There are hundreds of potentially relevant statutes that may affect electronic commerce. For transactions governed by Article 2B, the rules of this Article ordinarily supplant the other law as to contractual issues in full and the express preemption stated in this section is not necessary. That is not true for consumer transactions. In the consumer area, the four stated themes implement a limited effort that balances the modernization theme and the desire not to alter existing patterns of protection. The Article 2B rule is very limited. It implements a balance between the modernization themes in Article 2B relating to electronic commerce and existing law on consumer contracts. The limited approach, adopted here, contrasts to non-uniform digital signature statutes enacted in several states which replace or amend all signature and writing requirements, including consumer law mandates.

The historical policy debates that led in the past to requiring a "writing" were conducted without considering digital alternatives. Article 2B expands the idea of a writing and a signature to include, respectively, a record and an authentication. Conspicuous is defined to deal with electronic contexts and expanded by an enhanced concept of manifestation of assent. In these respects, electronic concepts that were not at issue when existing consumer law developed, require adjustments appropriate to promote uniformity and certainty in commerce that is national and international in nature, while preserving the intent of the regulations. There is no change in the substantive content of statutes or regulations, such as whether a disclaimer can ever be made, what language must be used, and like issues.

The balance adopted here preserves the important policies (e.g., the principle of general non-reversal of consumer statutes and regulations), but extends the innovations in electronic contracting.
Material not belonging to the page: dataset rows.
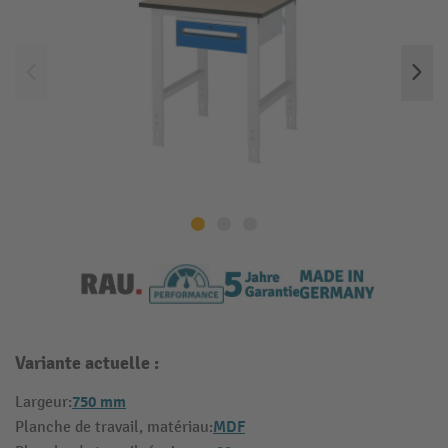
Variante actuelle :
750 mm
Largeur:
MDF
Planche de travail, matériau: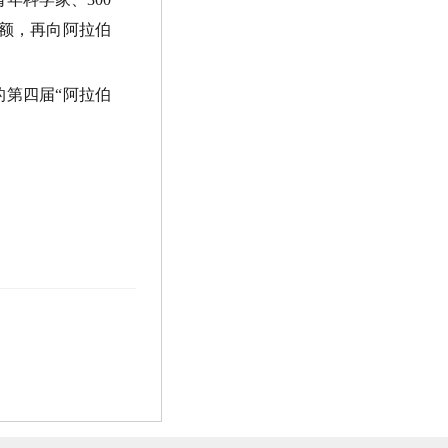
额，再向阿拉伯
的第四届
“
阿拉伯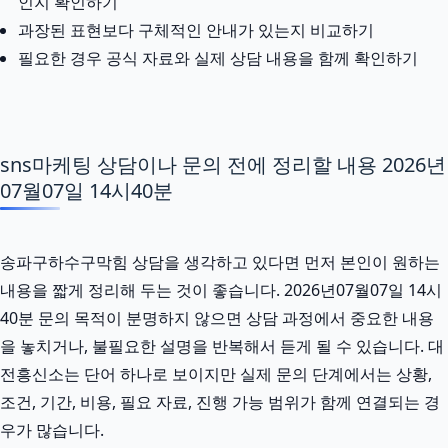
인지 확인하기
과장된 표현보다 구체적인 안내가 있는지 비교하기
필요한 경우 공식 자료와 실제 상담 내용을 함께 확인하기
sns마케팅 상담이나 문의 전에 정리할 내용 2026년
07월07일 14시40분
송파구하수구막힘 상담을 생각하고 있다면 먼저 본인이 원하는
내용을 짧게 정리해 두는 것이 좋습니다. 2026년07월07일 14시
40분 문의 목적이 분명하지 않으면 상담 과정에서 중요한 내용
을 놓치거나, 불필요한 설명을 반복해서 듣게 될 수 있습니다. 대
전흥신소는 단어 하나로 보이지만 실제 문의 단계에서는 상황,
조건, 기간, 비용, 필요 자료, 진행 가능 범위가 함께 연결되는 경
우가 많습니다.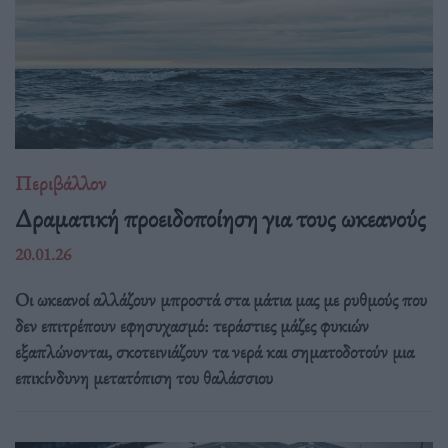
Περιβάλλον
Δραματική προειδοποίηση για τους ωκεανούς
20.01.26
Οι ωκεανοί αλλάζουν μπροστά στα μάτια μας με ρυθμούς που
δεν επιτρέπουν εφησυχασμό: τεράστιες μάζες φυκιών
εξαπλώνονται, σκοτεινιάζουν τα νερά και σηματοδοτούν μια
επικίνδυνη μετατόπιση του θαλάσσιου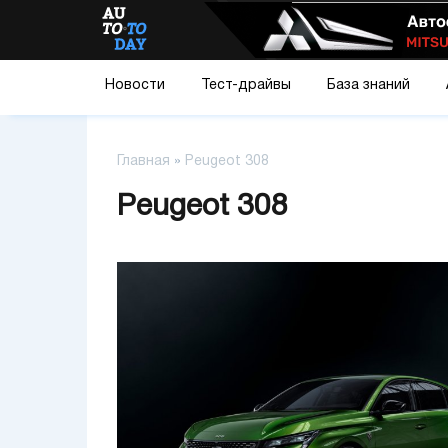
Новости
Тест-драйвы
База знаний
Главная
»
Peugeot 308
Peugeot 308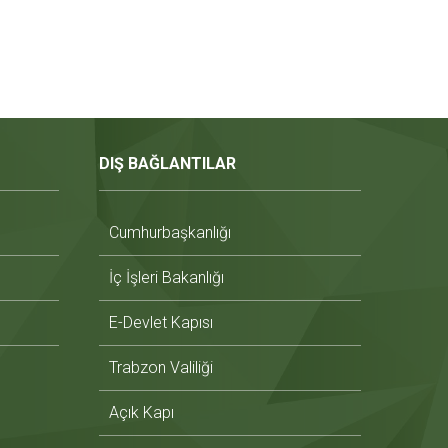
DIŞ BAĞLANTILAR
Cumhurbaşkanlığı
İç İşleri Bakanlığı
E-Devlet Kapısı
Trabzon Valiliği
Açık Kapı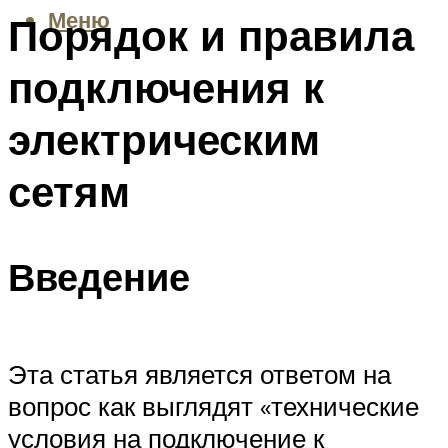
Меню
Порядок и правила
подключения к
электрическим
сетям
Введение
Эта статья является ответом на
вопрос как выглядят «технические
условия на подключение к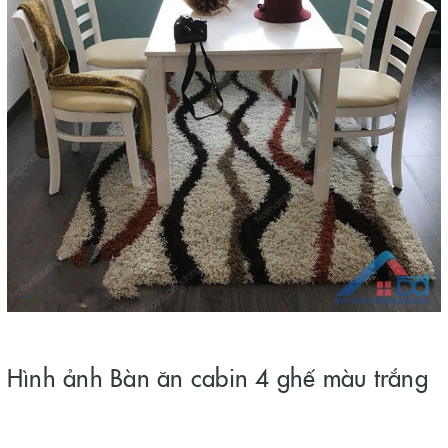
Hình ảnh Bàn ăn cabin 4 ghế màu trắng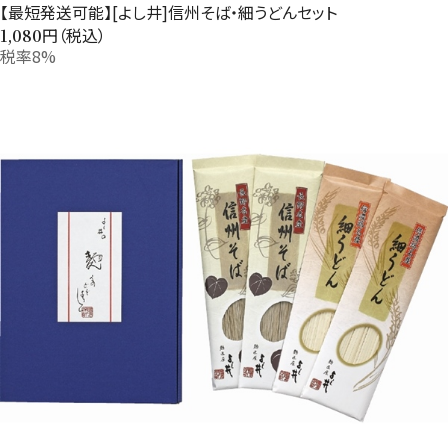
【最短発送可能】[よし井]信州そば・細うどんセット
円（税込）
1,080
税率8%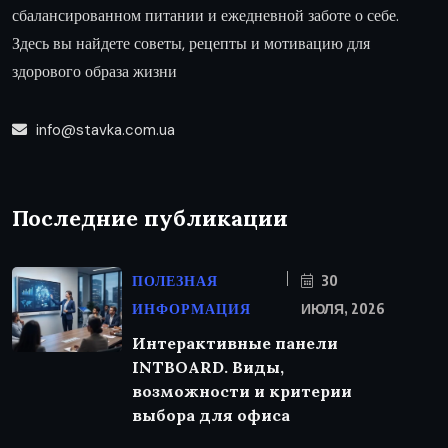
сбалансированном питании и ежедневной заботе о себе.
Здесь вы найдете советы, рецепты и мотивацию для
здорового образа жизни
info@stavka.com.ua
Последние публикации
ПОЛЕЗНАЯ
30
ИНФОРМАЦИЯ
ИЮЛЯ, 2026
Интерактивные панели
INTBOARD. Виды,
возможности и критерии
выбора для офиса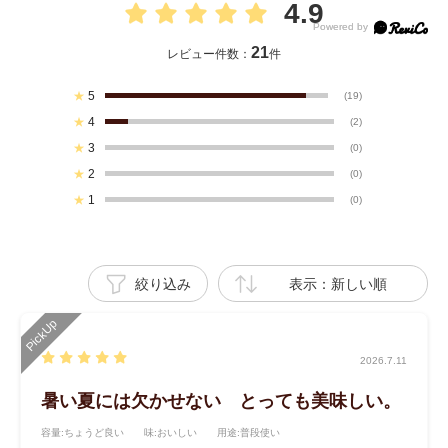
4.9
21
レビュー件数：
件
★
5
(19)
★
4
(2)
★
3
(0)
★
2
(0)
★
1
(0)
絞り込み
表示：新しい順
2026.7.11
暑い夏には欠かせない とっても美味しい。
容量
:ちょうど良い
味
:おいしい
用途
:普段使い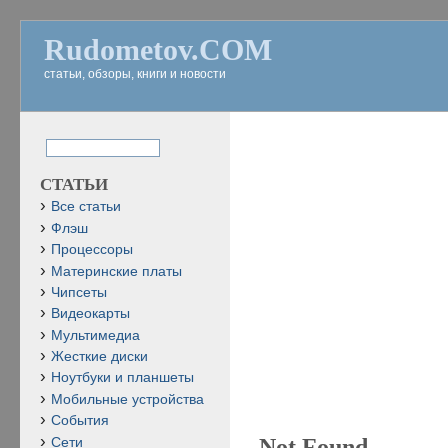
Rudometov.COM
статьи, обзоры, книги и новости
СТАТЬИ
Все статьи
Флэш
Процессоры
Материнские платы
Чипсеты
Видеокарты
Мультимедиа
Жесткие диски
Ноутбуки и планшеты
Мобильные устройства
События
Not Found
Сети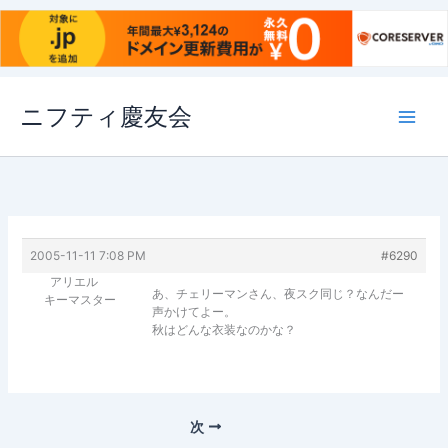
内
ニフティ慶友会
容
を
ス
キ
ッ
プ
2005-11-11 7:08 PM
#6290
アリエル
あ、チェリーマンさん、夜スク同じ？なんだー
キーマスター
声かけてよー。
秋はどんな衣装なのかな？
次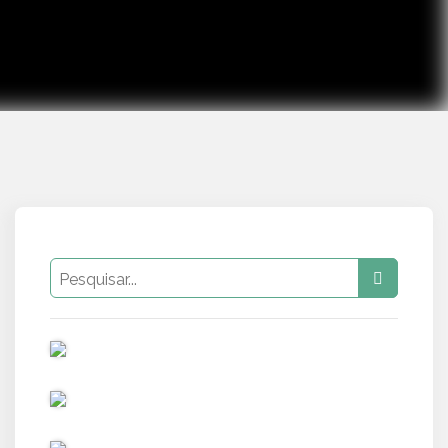
PUB
PUB
PUB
An additional issue entails coordination between Article 2B and any existing electronic or digital signature statute. Digital signature statutes that predate Article 2B are not repealed or affected by Article 2B, except in the event of a direct conflict. In current enacted statutes on this subject, no conflict exists. The statutes create a procedure consistent with the more general Article 2B idea of attribution procedure and deal with additional subject matter to which Article 2B is not addressed.